10: alla bellezza crescente del Napoli sarriano. Al momento non è dato sapere se basterà per vincere la guerra e non solo le battaglie. Ma la bellezza c’è.

9: alle campane di D a punteggio pieno che si chiamano Portici e Ercolanese, vicine di casa partite col piede giusto. Avanti, con lo sfizio del derby generale.

8: ai vecchietti arzilli delle nostre categorie minori calcistiche. Da Sossio Aruta a Rosario Majella, passando per Alfonso Trapani. Il viale del tramonto può attendere.

7: alle ali che volano per la Nocerina a Messina: Cavallaro e Russo segnano al debutto. Le ali fanno la differenza, Morgia la pensa così.

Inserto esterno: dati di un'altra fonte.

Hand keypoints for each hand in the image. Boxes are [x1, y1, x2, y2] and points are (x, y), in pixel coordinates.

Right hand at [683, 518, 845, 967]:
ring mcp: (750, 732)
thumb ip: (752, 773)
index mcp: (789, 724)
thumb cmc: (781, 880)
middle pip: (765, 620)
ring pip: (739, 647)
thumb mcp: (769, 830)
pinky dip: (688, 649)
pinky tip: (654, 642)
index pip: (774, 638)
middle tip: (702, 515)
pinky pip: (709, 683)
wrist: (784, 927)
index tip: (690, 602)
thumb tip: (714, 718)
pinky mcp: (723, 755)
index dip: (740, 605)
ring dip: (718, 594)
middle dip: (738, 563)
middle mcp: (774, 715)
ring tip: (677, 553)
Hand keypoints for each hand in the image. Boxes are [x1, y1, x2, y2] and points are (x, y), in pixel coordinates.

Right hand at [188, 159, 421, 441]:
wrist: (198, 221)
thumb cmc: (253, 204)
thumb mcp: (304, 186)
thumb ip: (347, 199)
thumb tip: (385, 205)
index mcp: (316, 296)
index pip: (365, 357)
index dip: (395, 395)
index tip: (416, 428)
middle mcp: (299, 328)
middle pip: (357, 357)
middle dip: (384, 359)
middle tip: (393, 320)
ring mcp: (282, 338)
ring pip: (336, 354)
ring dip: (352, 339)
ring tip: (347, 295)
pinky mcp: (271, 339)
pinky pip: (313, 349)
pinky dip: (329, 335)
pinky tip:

6: all’andamento lento, almeno non veloce, delle campane di terza serie. Però guai a disprezzare i pareggi: servono, alla lunga servono.

5: al Benevento sfortunato di inizio stagione. Probabilmente la sfortuna non è casuale. Insistere e non mollare, la storia dell’ultimo Crotone insegna.

4: a Milan, ai cino-calabresi, a Bonucci, alle pappine prese contro la Lazio. Nulla si crea dal nulla, bisogna portare pazienza.

3: a Lotito versione Salerno. Già manda il preavviso di licenziamento a Bollini. che non batte il Pescara di Zeman…

2: proprio a Zeman, il suo Pescara prende gol a valanga, la fase difensiva non è il suo forte, da sempre. Ma ad una certa età tutti fanno ammissione di colpa. Lui no.

1: al poco rispetto per il pubblico che qualche tesserato di D ha manifestato ieri. Il pubblico era avversario. Ma il rispetto non deve aver colore.

0: alle porte chiuse già imperanti in varie categorie. Il calcio si fa per la gente. Non per le mura.